Learning Objectives:
- Learn using AI with the context window effectively to understand complex data structure and do search.
- Understand how to document a new dataset using as an example th WVS 7th wave data.
- Create a README that describes data.
- Learn to refine documentation by incorporating iterative feedback from peers and AI tools.
- Develop skills in using AI to translate complex materials into accessible documentation
Assignment 01 (Graph reproduction) Review
- Follow instructions.
- How to get close to original, different ways
- How was AI assistance helpful?
Starting presentation about prompting and context window management
💻 Prompting for code (15 min)
Before we dive into documentation, a short detour on prompting for code specifically — habits that pay off all term.
- Be specific about the stack. “Using pandas and seaborn …” / “Using R and tidyverse …” / “Prefer polars to pandas unless I ask”.
- Show the data shape. Paste column names + dtypes, or upload a 1/1000 random sample. Even better, build a small data dictionary first (we do that today).
- Specify the output. “Tidy data frame, one row per (country, year)” / “PNG 1200×800 for a paper figure” / “Markdown with LaTeX equations”.
- Set defaults once. ChatGPT Custom Instructions or a Claude Project for language, libraries, comment style — so you don’t repeat yourself every chat.
Compare a vague vs specific prompt on the WVS subset before the workshop block.
A fuller checklist lives in the AI Coding Prep page — read it once if you have not.
Preparation
📚 Required Reading
main
- Data documentation basics: Data Documentation 101 – please check it out for assignment!!!!
Background reading:
- Békés-Kézdi (2021) Chapters 1-3, in particular core background info.

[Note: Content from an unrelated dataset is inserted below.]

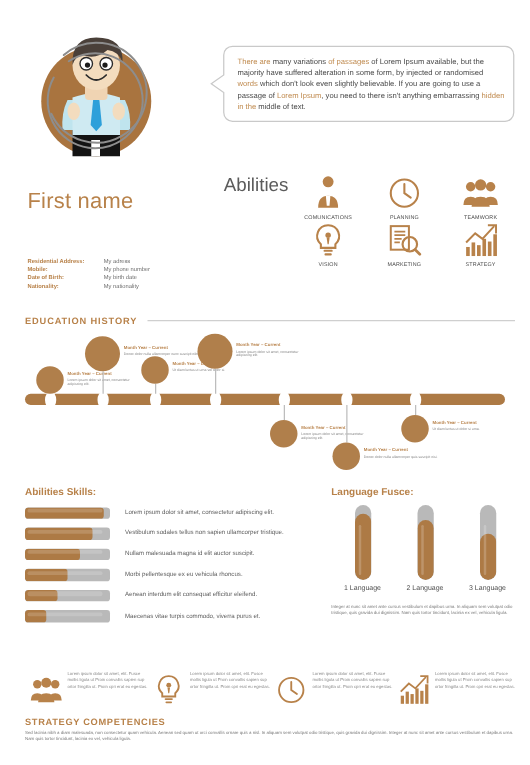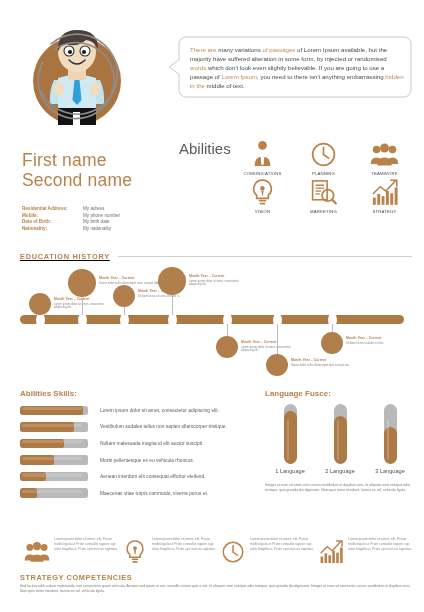"Second name" div.name-line { html: <div>Second name</div> -> none }
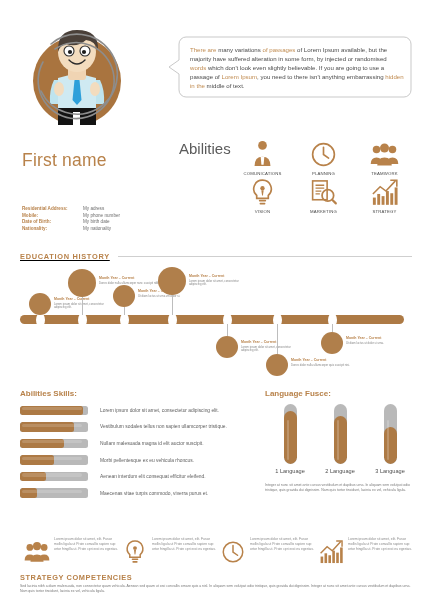"EDUCATION HISTORY" .sec-head { text-decoration: underline -> none }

Focus on Chapter 2 sections on data structure and variable types - this becomes crucial when documenting data.
- Some discussion of data types Data Management in Large-Scale Education Research by Crystal Lewis
📊 Data Setup
Access the World Values Survey case study
- Download data: WVS_random_subset.csv - random subset (N=2000) - covering all countries
- Download its official codebook documentation
The full dataset is at OSF, Gabors Data Analysis / World Values Survey
🤝 Hands-on Documentation Workshop (50 min)
No AI
- Download and look at data and codebook
- Start collecting some info on the data without AI
- Start thinking about an interesting research question (find \(y\) and \(x\))

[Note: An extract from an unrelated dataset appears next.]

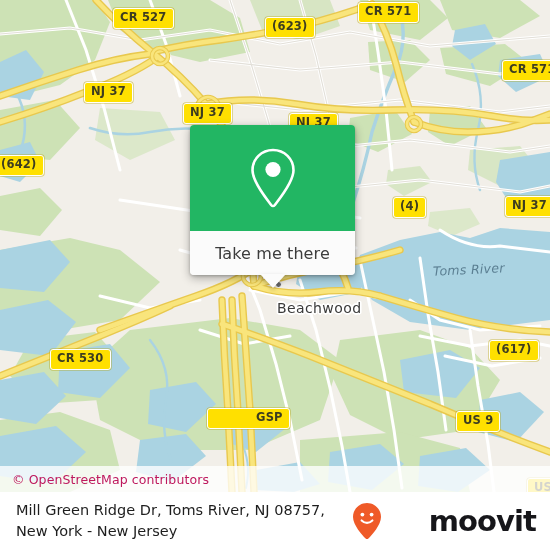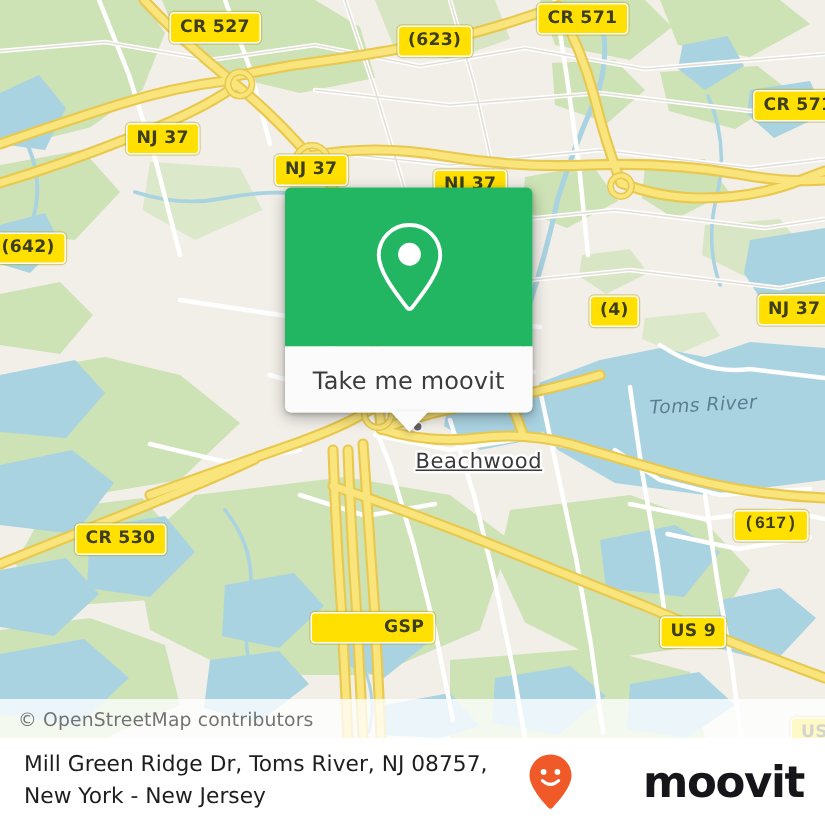"Take me moovit" span { text: moovit -> there }
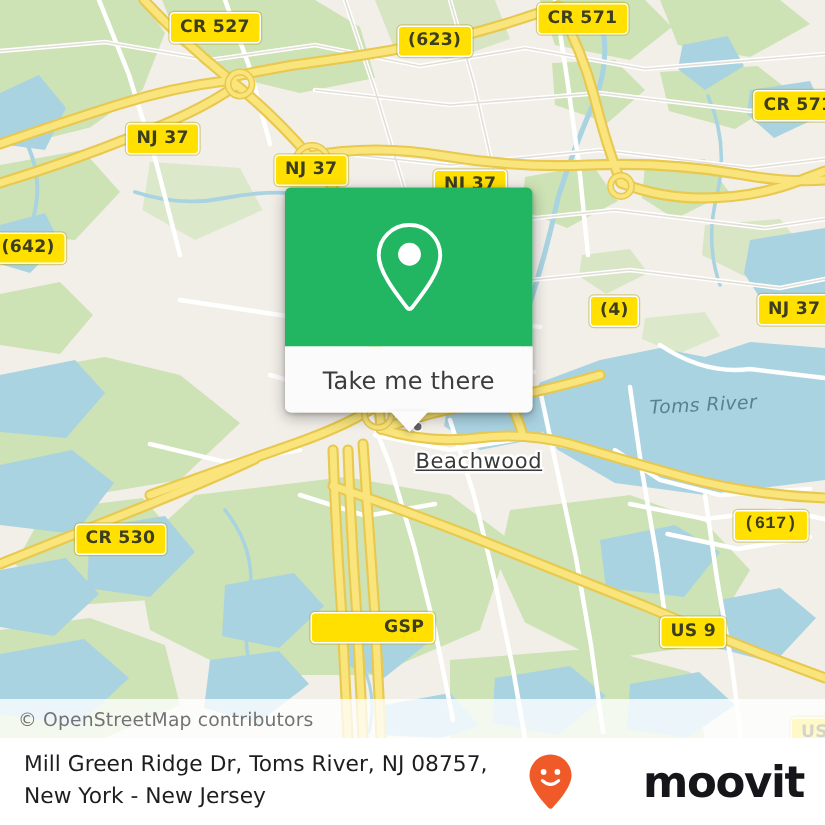"Beachwood" div.place-label { text-decoration: underline -> none }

- What would be next step without AI
Understanding wih AI
- Upload codebook (pdf) + random subset data (csv)
- Use AI to learn about data and variables
- Test AI’s understanding: “Explain the difference between Q6 and Q7 in simple terms” - this reveals whether AI actually understands the codebook.
- get AI help you refine the question, rethink \(y\) and \(x\)
AI: let AI teach you also about data
- Start asking for help with documentation.
- Check how AI understands nuances of encoding
- check consistency across variable descriptions
Always verify technical details, because AI makes some mistakes.
End of Week Discussion points
End of Week Reflection:
- Is there any benefit of looking at it without AI?
- What was the biggest contribution of AI?
- First result vs after iterations – what did improve?
- How do you feel about learning from AI vs human instructor? Pros and cons?
**Unit tests*
- How could you design checks?
Assignment
Due: Before Week 3
Some personal comments on AI and this class
- With my Phd student, (Zsuzsi we first developed this material in August 2024. At that time, there were many hiccups in variable understanding and selection. I was gonna suggest careful human oversight. By the time of first teaching it in February 2025, AI got extremely good at reading a 400 page codebook. By 2026 it could work with larger material and more or larger files.